* Task input:
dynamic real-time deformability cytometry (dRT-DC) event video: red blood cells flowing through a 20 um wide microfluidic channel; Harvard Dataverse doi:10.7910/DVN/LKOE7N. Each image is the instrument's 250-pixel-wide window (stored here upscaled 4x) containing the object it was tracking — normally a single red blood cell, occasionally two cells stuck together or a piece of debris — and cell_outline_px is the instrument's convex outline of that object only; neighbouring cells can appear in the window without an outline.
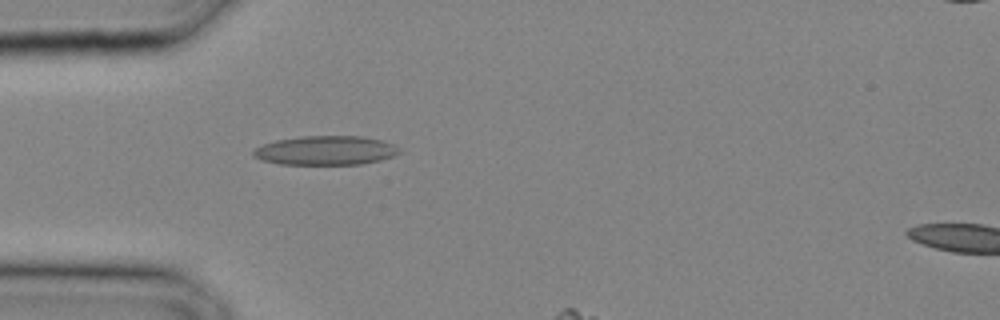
{"species": "common noctule bat (a hibernating species)", "species_latin": "Nyctalus noctula", "temperature_condition": "cold", "stored_images_in_passage": 6, "camera_frame_rate_fps": 3000, "um_per_image_px": 0.085, "animal": {"sex": "male", "body_mass_g": 20.4}, "frame": {"image": 1, "passage_image": 3, "time_ms": 0.667, "image_size_px": [1000, 320], "cell_outline_px": [[400, 152], [392, 156], [380, 160], [360, 164], [280, 164], [260, 160], [252, 156], [252, 152], [256, 148], [264, 144], [276, 140], [300, 136], [360, 136], [384, 140], [400, 148]], "centroid_in_image_um": [27.67, 12.78], "position_along_channel_um": 57.3, "area_um2": 24.8}}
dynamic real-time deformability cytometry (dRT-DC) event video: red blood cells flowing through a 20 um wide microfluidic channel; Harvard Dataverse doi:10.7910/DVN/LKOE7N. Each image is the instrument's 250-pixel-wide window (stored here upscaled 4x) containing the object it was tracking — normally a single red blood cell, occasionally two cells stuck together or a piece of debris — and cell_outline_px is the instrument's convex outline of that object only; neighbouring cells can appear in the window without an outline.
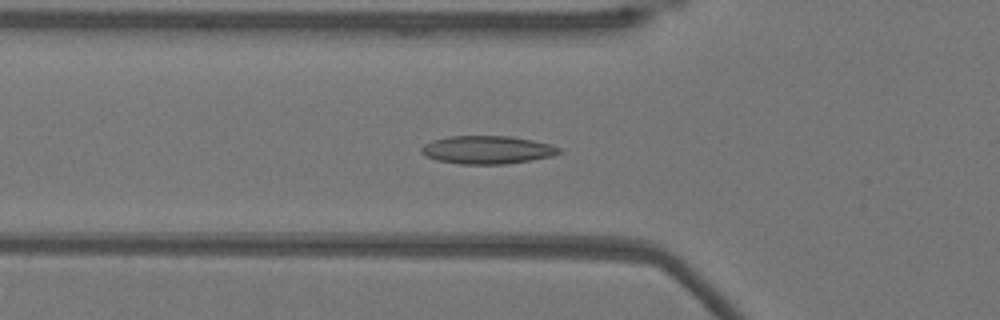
{"species": "Egyptian fruit bat (a non-hibernating species)", "species_latin": "Rousettus aegyptiacus", "temperature_condition": "warm", "stored_images_in_passage": 48, "camera_frame_rate_fps": 3000, "um_per_image_px": 0.085, "animal": {"sex": "female"}, "frame": {"image": 1, "passage_image": 18, "time_ms": 5.667, "image_size_px": [1000, 320], "cell_outline_px": [[564, 152], [552, 156], [532, 160], [504, 164], [460, 164], [436, 160], [420, 152], [420, 148], [424, 144], [432, 140], [448, 136], [512, 136], [532, 140], [548, 144], [560, 148]], "centroid_in_image_um": [41.41, 12.73], "position_along_channel_um": 84.4, "area_um2": 22.6}}
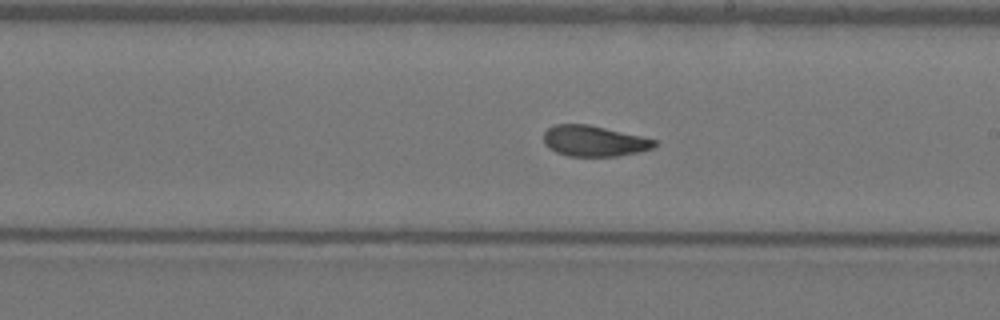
{"frame": {"image": 2, "passage_image": 30, "time_ms": 9.667, "image_size_px": [1000, 320], "cell_outline_px": [[656, 144], [652, 148], [636, 152], [616, 156], [568, 156], [556, 152], [548, 148], [544, 144], [544, 132], [548, 128], [556, 124], [588, 124], [640, 136], [656, 140]], "centroid_in_image_um": [50.44, 11.98], "position_along_channel_um": 238.6, "area_um2": 19.65}}
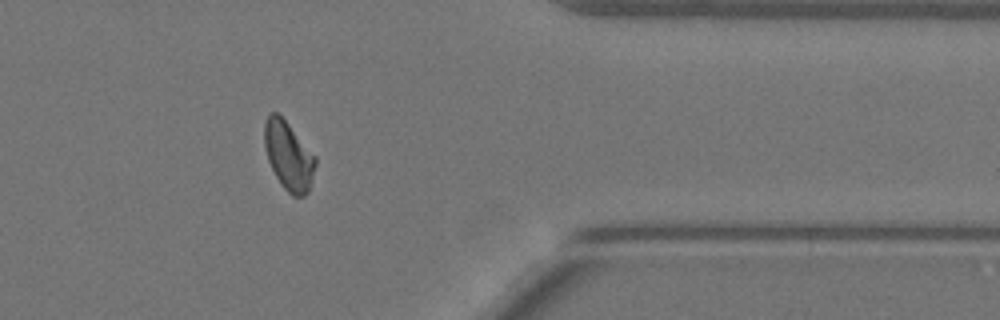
{"frame": {"image": 3, "passage_image": 43, "time_ms": 14.0, "image_size_px": [1000, 320], "cell_outline_px": [[316, 164], [308, 192], [304, 196], [292, 196], [280, 184], [268, 160], [264, 144], [264, 124], [268, 116], [272, 112], [276, 112], [288, 124], [316, 156]], "centroid_in_image_um": [24.53, 13.26], "position_along_channel_um": 386.9, "area_um2": 20.11}}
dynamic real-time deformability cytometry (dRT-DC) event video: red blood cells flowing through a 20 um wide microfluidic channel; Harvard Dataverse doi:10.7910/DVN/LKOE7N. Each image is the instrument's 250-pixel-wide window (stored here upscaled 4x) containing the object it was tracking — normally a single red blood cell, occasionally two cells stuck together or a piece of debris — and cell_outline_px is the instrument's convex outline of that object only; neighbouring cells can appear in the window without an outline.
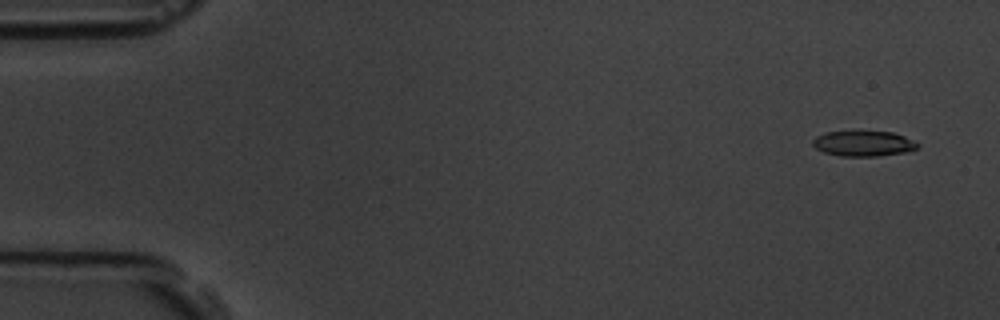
{"species": "common noctule bat (a hibernating species)", "species_latin": "Nyctalus noctula", "temperature_condition": "room temperature", "stored_images_in_passage": 58, "camera_frame_rate_fps": 3000, "um_per_image_px": 0.085, "animal": {"sex": "male", "body_mass_g": 19.5, "forearm_length_mm": 54.6}, "frame": {"image": 1, "passage_image": 4, "time_ms": 1.0, "image_size_px": [1000, 320], "cell_outline_px": [[920, 144], [916, 148], [904, 152], [876, 156], [840, 156], [824, 152], [816, 148], [812, 144], [812, 140], [816, 136], [824, 132], [852, 128], [860, 128], [892, 132], [904, 136]], "centroid_in_image_um": [73.32, 12.13], "position_along_channel_um": 11.7, "area_um2": 16.36}}
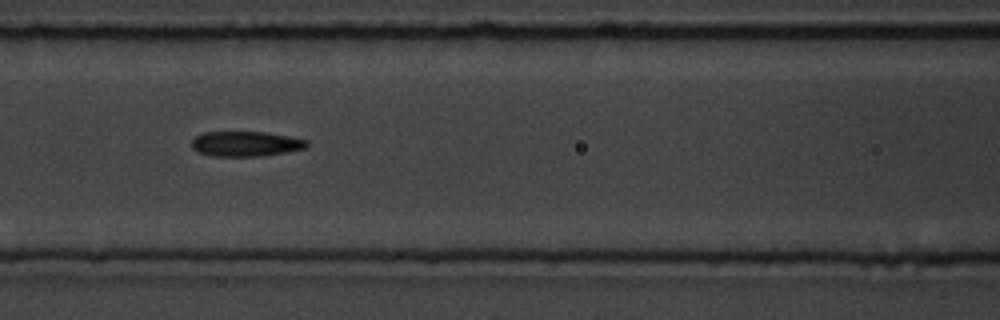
{"frame": {"image": 2, "passage_image": 26, "time_ms": 8.333, "image_size_px": [1000, 320], "cell_outline_px": [[308, 144], [304, 148], [284, 152], [260, 156], [212, 156], [196, 152], [192, 148], [192, 140], [196, 136], [204, 132], [264, 132], [288, 136], [308, 140]], "centroid_in_image_um": [20.84, 12.22], "position_along_channel_um": 145.8, "area_um2": 16.7}}
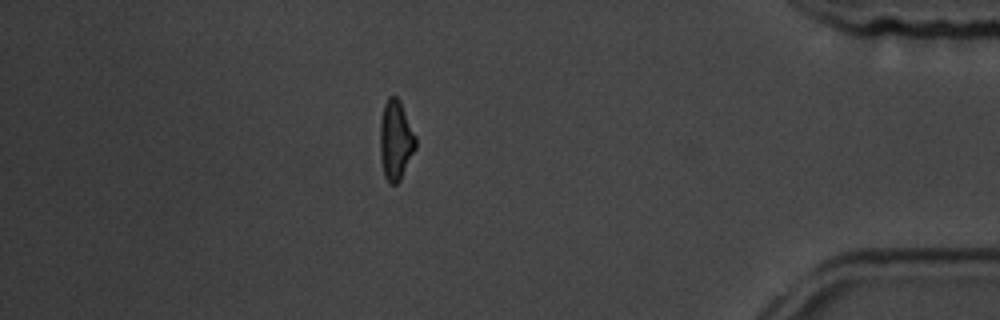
{"frame": {"image": 3, "passage_image": 51, "time_ms": 16.667, "image_size_px": [1000, 320], "cell_outline_px": [[416, 148], [400, 180], [396, 184], [388, 184], [384, 176], [380, 160], [380, 120], [384, 104], [388, 96], [396, 96], [400, 100], [416, 136]], "centroid_in_image_um": [33.62, 11.92], "position_along_channel_um": 401.6, "area_um2": 16.76}, "authors_computed_cell_mechanics": {"area_um2": 16.6175, "velocity_mm_per_s": 3.5663, "shape_relaxation_time_tau1_ms": 5.3249, "shape_relaxation_time_tau2_ms": 4.0573, "deformation_change_tau1": 0.1287, "deformation_change_tau2": 0.146}}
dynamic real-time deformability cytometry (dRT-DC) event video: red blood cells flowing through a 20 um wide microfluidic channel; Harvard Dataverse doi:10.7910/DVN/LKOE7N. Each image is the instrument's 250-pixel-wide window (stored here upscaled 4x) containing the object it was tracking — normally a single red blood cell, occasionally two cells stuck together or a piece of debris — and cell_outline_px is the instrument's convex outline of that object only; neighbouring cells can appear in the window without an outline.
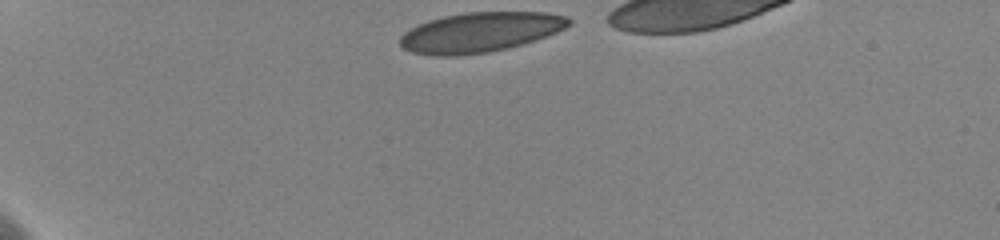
{"species": "human", "species_latin": "Homo sapiens", "temperature_condition": "cold", "stored_images_in_passage": 29, "camera_frame_rate_fps": 3000, "um_per_image_px": 0.085, "donor": {"sex": "female"}, "frame": {"image": 1, "passage_image": 1, "time_ms": 0.0, "image_size_px": [1000, 240], "cell_outline_px": [[572, 24], [556, 32], [524, 44], [508, 48], [488, 52], [456, 56], [432, 56], [412, 52], [404, 48], [400, 44], [400, 36], [404, 32], [416, 24], [428, 20], [444, 16], [468, 12], [548, 12], [568, 16], [572, 20]], "centroid_in_image_um": [40.81, 2.74], "position_along_channel_um": 44.2, "area_um2": 39.48}}
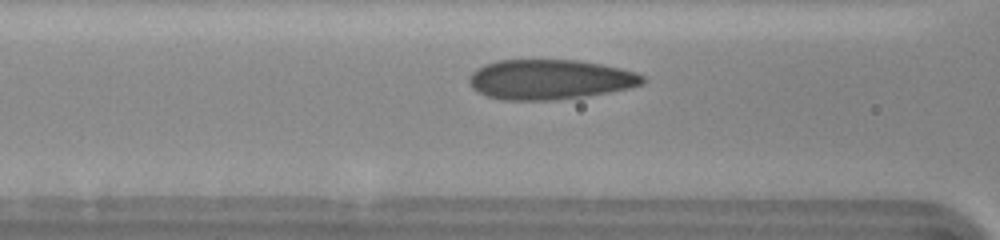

* Directive: Quote the records above exactly, leaving out any pictures.

* Answer below:
dynamic real-time deformability cytometry (dRT-DC) event video: red blood cells flowing through a 20 um wide microfluidic channel; Harvard Dataverse doi:10.7910/DVN/LKOE7N. Each image is the instrument's 250-pixel-wide window (stored here upscaled 4x) containing the object it was tracking — normally a single red blood cell, occasionally two cells stuck together or a piece of debris — and cell_outline_px is the instrument's convex outline of that object only; neighbouring cells can appear in the window without an outline.
{"species": "common noctule bat (a hibernating species)", "species_latin": "Nyctalus noctula", "temperature_condition": "cold", "stored_images_in_passage": 6, "camera_frame_rate_fps": 3000, "um_per_image_px": 0.085, "animal": {"sex": "male", "body_mass_g": 20.4}, "frame": {"image": 1, "passage_image": 3, "time_ms": 0.667, "image_size_px": [1000, 320], "cell_outline_px": [[400, 152], [392, 156], [380, 160], [360, 164], [280, 164], [260, 160], [252, 156], [252, 152], [256, 148], [264, 144], [276, 140], [300, 136], [360, 136], [384, 140], [400, 148]], "centroid_in_image_um": [27.67, 12.78], "position_along_channel_um": 57.3, "area_um2": 24.8}}
dynamic real-time deformability cytometry (dRT-DC) event video: red blood cells flowing through a 20 um wide microfluidic channel; Harvard Dataverse doi:10.7910/DVN/LKOE7N. Each image is the instrument's 250-pixel-wide window (stored here upscaled 4x) containing the object it was tracking — normally a single red blood cell, occasionally two cells stuck together or a piece of debris — and cell_outline_px is the instrument's convex outline of that object only; neighbouring cells can appear in the window without an outline.
{"species": "Egyptian fruit bat (a non-hibernating species)", "species_latin": "Rousettus aegyptiacus", "temperature_condition": "warm", "stored_images_in_passage": 48, "camera_frame_rate_fps": 3000, "um_per_image_px": 0.085, "animal": {"sex": "female"}, "frame": {"image": 1, "passage_image": 18, "time_ms": 5.667, "image_size_px": [1000, 320], "cell_outline_px": [[564, 152], [552, 156], [532, 160], [504, 164], [460, 164], [436, 160], [420, 152], [420, 148], [424, 144], [432, 140], [448, 136], [512, 136], [532, 140], [548, 144], [560, 148]], "centroid_in_image_um": [41.41, 12.73], "position_along_channel_um": 84.4, "area_um2": 22.6}}
{"frame": {"image": 2, "passage_image": 30, "time_ms": 9.667, "image_size_px": [1000, 320], "cell_outline_px": [[656, 144], [652, 148], [636, 152], [616, 156], [568, 156], [556, 152], [548, 148], [544, 144], [544, 132], [548, 128], [556, 124], [588, 124], [640, 136], [656, 140]], "centroid_in_image_um": [50.44, 11.98], "position_along_channel_um": 238.6, "area_um2": 19.65}}
{"frame": {"image": 3, "passage_image": 43, "time_ms": 14.0, "image_size_px": [1000, 320], "cell_outline_px": [[316, 164], [308, 192], [304, 196], [292, 196], [280, 184], [268, 160], [264, 144], [264, 124], [268, 116], [272, 112], [276, 112], [288, 124], [316, 156]], "centroid_in_image_um": [24.53, 13.26], "position_along_channel_um": 386.9, "area_um2": 20.11}}
dynamic real-time deformability cytometry (dRT-DC) event video: red blood cells flowing through a 20 um wide microfluidic channel; Harvard Dataverse doi:10.7910/DVN/LKOE7N. Each image is the instrument's 250-pixel-wide window (stored here upscaled 4x) containing the object it was tracking — normally a single red blood cell, occasionally two cells stuck together or a piece of debris — and cell_outline_px is the instrument's convex outline of that object only; neighbouring cells can appear in the window without an outline.
{"species": "common noctule bat (a hibernating species)", "species_latin": "Nyctalus noctula", "temperature_condition": "room temperature", "stored_images_in_passage": 58, "camera_frame_rate_fps": 3000, "um_per_image_px": 0.085, "animal": {"sex": "male", "body_mass_g": 19.5, "forearm_length_mm": 54.6}, "frame": {"image": 1, "passage_image": 4, "time_ms": 1.0, "image_size_px": [1000, 320], "cell_outline_px": [[920, 144], [916, 148], [904, 152], [876, 156], [840, 156], [824, 152], [816, 148], [812, 144], [812, 140], [816, 136], [824, 132], [852, 128], [860, 128], [892, 132], [904, 136]], "centroid_in_image_um": [73.32, 12.13], "position_along_channel_um": 11.7, "area_um2": 16.36}}
{"frame": {"image": 2, "passage_image": 26, "time_ms": 8.333, "image_size_px": [1000, 320], "cell_outline_px": [[308, 144], [304, 148], [284, 152], [260, 156], [212, 156], [196, 152], [192, 148], [192, 140], [196, 136], [204, 132], [264, 132], [288, 136], [308, 140]], "centroid_in_image_um": [20.84, 12.22], "position_along_channel_um": 145.8, "area_um2": 16.7}}
{"frame": {"image": 3, "passage_image": 51, "time_ms": 16.667, "image_size_px": [1000, 320], "cell_outline_px": [[416, 148], [400, 180], [396, 184], [388, 184], [384, 176], [380, 160], [380, 120], [384, 104], [388, 96], [396, 96], [400, 100], [416, 136]], "centroid_in_image_um": [33.62, 11.92], "position_along_channel_um": 401.6, "area_um2": 16.76}, "authors_computed_cell_mechanics": {"area_um2": 16.6175, "velocity_mm_per_s": 3.5663, "shape_relaxation_time_tau1_ms": 5.3249, "shape_relaxation_time_tau2_ms": 4.0573, "deformation_change_tau1": 0.1287, "deformation_change_tau2": 0.146}}
dynamic real-time deformability cytometry (dRT-DC) event video: red blood cells flowing through a 20 um wide microfluidic channel; Harvard Dataverse doi:10.7910/DVN/LKOE7N. Each image is the instrument's 250-pixel-wide window (stored here upscaled 4x) containing the object it was tracking — normally a single red blood cell, occasionally two cells stuck together or a piece of debris — and cell_outline_px is the instrument's convex outline of that object only; neighbouring cells can appear in the window without an outline.
{"species": "human", "species_latin": "Homo sapiens", "temperature_condition": "cold", "stored_images_in_passage": 29, "camera_frame_rate_fps": 3000, "um_per_image_px": 0.085, "donor": {"sex": "female"}, "frame": {"image": 1, "passage_image": 1, "time_ms": 0.0, "image_size_px": [1000, 240], "cell_outline_px": [[572, 24], [556, 32], [524, 44], [508, 48], [488, 52], [456, 56], [432, 56], [412, 52], [404, 48], [400, 44], [400, 36], [404, 32], [416, 24], [428, 20], [444, 16], [468, 12], [548, 12], [568, 16], [572, 20]], "centroid_in_image_um": [40.81, 2.74], "position_along_channel_um": 44.2, "area_um2": 39.48}}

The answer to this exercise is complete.